An American Socialist author expresses the opinion of many Socialists when he says of the movement: "It strives by all efforts in its power to increase its vote at the ballot box. It believes that by this increase the attainment of its goal is brought ever nearer, and also that the menace of this increasing vote induces the capitalist class to grant concessions in the hope of preventing further increases. It criticizes non-Socialist efforts at reform as comparatively barren of positive benefit and as tending, on the whole, to insure the dominance of the capitalist class and to continue the grave social evils now prevalent."[169] (My italics.)
Because non-Socialist reforms tend to prolong the domination of the capitalist class, which no Socialist doubts, it is asserted that they are also comparatively barren of positive benefit. And if, from time to time and in contradiction to this view, changes are bought about by non-Socialist governments which undeniably do very much improve the condition of the working people, it is reasoned that this was done by the menace either of a Socialist revolution or of a Socialist electoral majority.
"A Socialist reform must be in the nature of a working-class conquest," says Mr. Hillquit in his "Socialism in Theory and Practice"—expressing this very widespread Socialist opinion. He says that reforms inaugurated by small farmers, manufacturers, or traders, cause an "arrest of development or even a return to conditions of past ages, while the reforms of the more educated classes if less reactionary are not of a more efficient type."
"The task of developing and extending factory legislation falls entirely on the organized workmen," according to this view, because the dominant classes have no interest in developing it, while the evils of the slums and of the employment of women and children in industry can be cured only by Socialism. Such reforms as can be obtained in this direction, though they are not considered by Mr. Hillquit "as the beginnings or installments of a Socialist system," he holds are to be obtained only with Socialist aid. In other words, while capitalism is not altogether unable or unwilling to benefit the working people, it can do little, and even this little is due to the presence of the Socialists.
Another example of the "reformist's" view may be seen in the editorials of Mr. Berger, in the Social-Democratic Herald, of Milwaukee, where he says that the Social-Democrats never fail to declare that with all the social reforms, good and worthy of support as they may be, conditions cannot be permanently improved. That is to say, present-day reforms are not only of secondary importance, but that they are of merely temporary effect.
"There is nothing more to hope from the property-holding classes."
"The bourgeois reformers are constantly getting less progressive and allying themselves more and more with the reactionaries."
"It is impossible that the capitalists should accomplish any important reform."
"With all social reform, short of Socialism itself, conditions cannot be permanently improved."

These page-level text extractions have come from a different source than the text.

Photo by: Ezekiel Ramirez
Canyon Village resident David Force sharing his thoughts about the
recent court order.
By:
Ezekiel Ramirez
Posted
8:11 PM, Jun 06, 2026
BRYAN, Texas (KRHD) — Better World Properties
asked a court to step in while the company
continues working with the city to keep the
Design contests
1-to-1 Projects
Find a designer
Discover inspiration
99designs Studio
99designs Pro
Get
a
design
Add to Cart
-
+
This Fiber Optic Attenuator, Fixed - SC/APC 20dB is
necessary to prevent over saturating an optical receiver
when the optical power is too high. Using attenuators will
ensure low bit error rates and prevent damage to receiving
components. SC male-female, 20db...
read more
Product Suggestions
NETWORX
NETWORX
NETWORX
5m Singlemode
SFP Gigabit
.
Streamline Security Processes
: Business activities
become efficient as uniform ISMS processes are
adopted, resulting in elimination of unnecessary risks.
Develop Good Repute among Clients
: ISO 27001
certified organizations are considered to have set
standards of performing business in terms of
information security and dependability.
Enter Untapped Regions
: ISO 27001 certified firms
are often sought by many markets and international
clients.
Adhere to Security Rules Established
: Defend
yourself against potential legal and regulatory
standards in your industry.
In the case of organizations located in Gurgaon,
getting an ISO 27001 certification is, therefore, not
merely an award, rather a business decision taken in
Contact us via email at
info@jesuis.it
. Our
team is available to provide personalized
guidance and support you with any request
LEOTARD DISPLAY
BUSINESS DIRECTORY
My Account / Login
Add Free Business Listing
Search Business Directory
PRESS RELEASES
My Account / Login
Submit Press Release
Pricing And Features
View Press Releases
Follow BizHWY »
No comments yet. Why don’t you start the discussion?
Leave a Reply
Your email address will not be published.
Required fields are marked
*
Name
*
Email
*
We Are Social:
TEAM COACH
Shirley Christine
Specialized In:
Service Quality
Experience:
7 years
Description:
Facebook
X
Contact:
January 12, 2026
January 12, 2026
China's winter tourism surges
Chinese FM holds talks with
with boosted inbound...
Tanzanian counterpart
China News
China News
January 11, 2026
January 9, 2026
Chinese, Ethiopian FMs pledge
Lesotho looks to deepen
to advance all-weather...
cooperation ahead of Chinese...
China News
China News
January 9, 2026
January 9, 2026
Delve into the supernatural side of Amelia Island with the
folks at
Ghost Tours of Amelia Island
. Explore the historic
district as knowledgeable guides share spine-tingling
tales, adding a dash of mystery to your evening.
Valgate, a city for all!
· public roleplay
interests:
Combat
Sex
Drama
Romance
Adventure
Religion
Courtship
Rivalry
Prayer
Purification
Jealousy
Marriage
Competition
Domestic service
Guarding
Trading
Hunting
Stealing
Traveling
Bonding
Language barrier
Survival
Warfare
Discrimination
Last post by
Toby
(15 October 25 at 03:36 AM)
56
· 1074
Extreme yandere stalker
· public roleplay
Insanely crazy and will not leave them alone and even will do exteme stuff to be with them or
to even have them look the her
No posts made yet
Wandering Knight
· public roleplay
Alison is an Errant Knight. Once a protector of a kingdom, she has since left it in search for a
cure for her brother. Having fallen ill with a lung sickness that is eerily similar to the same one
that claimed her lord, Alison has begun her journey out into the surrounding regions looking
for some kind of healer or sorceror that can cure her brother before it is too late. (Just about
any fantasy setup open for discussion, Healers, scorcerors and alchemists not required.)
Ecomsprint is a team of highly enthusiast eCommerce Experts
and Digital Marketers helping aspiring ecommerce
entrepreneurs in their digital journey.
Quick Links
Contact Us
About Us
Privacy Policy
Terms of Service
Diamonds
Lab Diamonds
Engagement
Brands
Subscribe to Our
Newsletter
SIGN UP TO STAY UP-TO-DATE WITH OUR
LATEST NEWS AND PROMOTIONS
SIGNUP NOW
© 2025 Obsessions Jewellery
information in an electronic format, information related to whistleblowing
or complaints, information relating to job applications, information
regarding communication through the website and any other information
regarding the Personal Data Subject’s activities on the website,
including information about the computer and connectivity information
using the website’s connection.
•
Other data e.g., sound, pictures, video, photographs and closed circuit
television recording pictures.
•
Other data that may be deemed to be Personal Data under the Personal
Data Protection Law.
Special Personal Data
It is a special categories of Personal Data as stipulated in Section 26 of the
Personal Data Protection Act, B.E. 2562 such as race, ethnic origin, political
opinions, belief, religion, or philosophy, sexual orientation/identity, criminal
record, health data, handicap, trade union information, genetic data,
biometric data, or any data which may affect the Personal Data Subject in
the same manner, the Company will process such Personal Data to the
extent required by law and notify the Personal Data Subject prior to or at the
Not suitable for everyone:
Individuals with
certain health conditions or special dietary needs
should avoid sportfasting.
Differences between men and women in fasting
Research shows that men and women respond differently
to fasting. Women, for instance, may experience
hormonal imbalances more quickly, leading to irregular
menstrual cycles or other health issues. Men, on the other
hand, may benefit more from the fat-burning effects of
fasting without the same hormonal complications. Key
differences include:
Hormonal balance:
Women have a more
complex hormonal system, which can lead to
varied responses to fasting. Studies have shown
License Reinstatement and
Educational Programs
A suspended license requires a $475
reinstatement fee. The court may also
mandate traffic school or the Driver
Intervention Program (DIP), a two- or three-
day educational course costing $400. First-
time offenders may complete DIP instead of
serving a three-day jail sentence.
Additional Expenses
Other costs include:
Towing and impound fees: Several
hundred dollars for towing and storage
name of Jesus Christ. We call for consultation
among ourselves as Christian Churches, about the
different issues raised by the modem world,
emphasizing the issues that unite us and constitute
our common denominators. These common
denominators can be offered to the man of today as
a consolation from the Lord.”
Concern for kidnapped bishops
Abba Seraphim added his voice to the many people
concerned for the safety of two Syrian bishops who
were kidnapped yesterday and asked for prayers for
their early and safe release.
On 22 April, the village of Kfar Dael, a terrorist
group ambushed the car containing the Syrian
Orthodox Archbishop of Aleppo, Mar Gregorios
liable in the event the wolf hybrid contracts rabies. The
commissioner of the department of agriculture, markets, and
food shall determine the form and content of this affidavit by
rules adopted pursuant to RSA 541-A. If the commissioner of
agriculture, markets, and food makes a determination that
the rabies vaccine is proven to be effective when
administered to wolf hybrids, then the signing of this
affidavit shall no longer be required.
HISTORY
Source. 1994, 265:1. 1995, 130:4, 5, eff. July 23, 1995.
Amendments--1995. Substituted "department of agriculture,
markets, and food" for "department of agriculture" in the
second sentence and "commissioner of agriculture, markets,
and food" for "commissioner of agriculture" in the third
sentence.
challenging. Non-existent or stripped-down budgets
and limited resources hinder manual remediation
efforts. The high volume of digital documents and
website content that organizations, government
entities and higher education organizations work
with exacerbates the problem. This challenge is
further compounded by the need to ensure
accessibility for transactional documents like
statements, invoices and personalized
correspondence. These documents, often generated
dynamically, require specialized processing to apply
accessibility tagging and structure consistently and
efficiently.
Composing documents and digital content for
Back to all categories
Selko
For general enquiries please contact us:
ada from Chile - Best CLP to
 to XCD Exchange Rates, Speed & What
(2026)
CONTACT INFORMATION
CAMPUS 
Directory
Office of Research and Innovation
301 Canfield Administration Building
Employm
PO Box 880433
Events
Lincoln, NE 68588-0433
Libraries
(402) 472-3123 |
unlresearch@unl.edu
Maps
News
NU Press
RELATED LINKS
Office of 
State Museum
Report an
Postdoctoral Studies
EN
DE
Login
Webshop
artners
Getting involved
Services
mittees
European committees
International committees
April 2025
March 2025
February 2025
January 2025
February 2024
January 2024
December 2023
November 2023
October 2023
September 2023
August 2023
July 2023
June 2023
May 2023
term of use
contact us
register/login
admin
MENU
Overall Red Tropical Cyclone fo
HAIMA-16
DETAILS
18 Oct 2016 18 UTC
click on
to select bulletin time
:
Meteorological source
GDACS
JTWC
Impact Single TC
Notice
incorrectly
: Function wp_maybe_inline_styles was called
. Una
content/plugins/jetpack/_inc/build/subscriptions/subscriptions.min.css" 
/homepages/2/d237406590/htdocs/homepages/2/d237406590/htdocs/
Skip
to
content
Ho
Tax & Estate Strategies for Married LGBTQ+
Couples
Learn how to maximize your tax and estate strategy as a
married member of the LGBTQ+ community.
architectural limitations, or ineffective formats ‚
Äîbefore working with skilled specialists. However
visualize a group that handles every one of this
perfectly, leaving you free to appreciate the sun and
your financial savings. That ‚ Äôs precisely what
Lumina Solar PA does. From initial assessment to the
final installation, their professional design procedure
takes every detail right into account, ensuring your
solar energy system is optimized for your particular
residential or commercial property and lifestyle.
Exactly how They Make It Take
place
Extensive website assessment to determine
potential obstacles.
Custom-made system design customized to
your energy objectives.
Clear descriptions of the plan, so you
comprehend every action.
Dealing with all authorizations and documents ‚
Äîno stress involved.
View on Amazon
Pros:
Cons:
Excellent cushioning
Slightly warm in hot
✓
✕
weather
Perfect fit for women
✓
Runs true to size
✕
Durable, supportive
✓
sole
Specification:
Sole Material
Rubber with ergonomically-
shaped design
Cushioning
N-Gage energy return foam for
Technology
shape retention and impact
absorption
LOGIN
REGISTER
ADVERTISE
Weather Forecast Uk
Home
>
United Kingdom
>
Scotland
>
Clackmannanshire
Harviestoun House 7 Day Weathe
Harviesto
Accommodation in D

These and many similar expressions are either quotations from well-known Socialist authors or phrases in common use. Many French and German Socialists have even called the whole "State Socialist" program "social-demagogy." As none of the reforms proposed by the capitalists are sufficient to balance the counteracting forces and to carry society along their direction, Socialists sometimes mistakenly feel that nothing whatever of benefit can come to the workers from capitalist government. As the capitalists' reforms all tend "to insure the dominance of the capitalist class," it is denied that they can cure any of the grave social evils now prevalent, and it is even asserted that they are reactionary.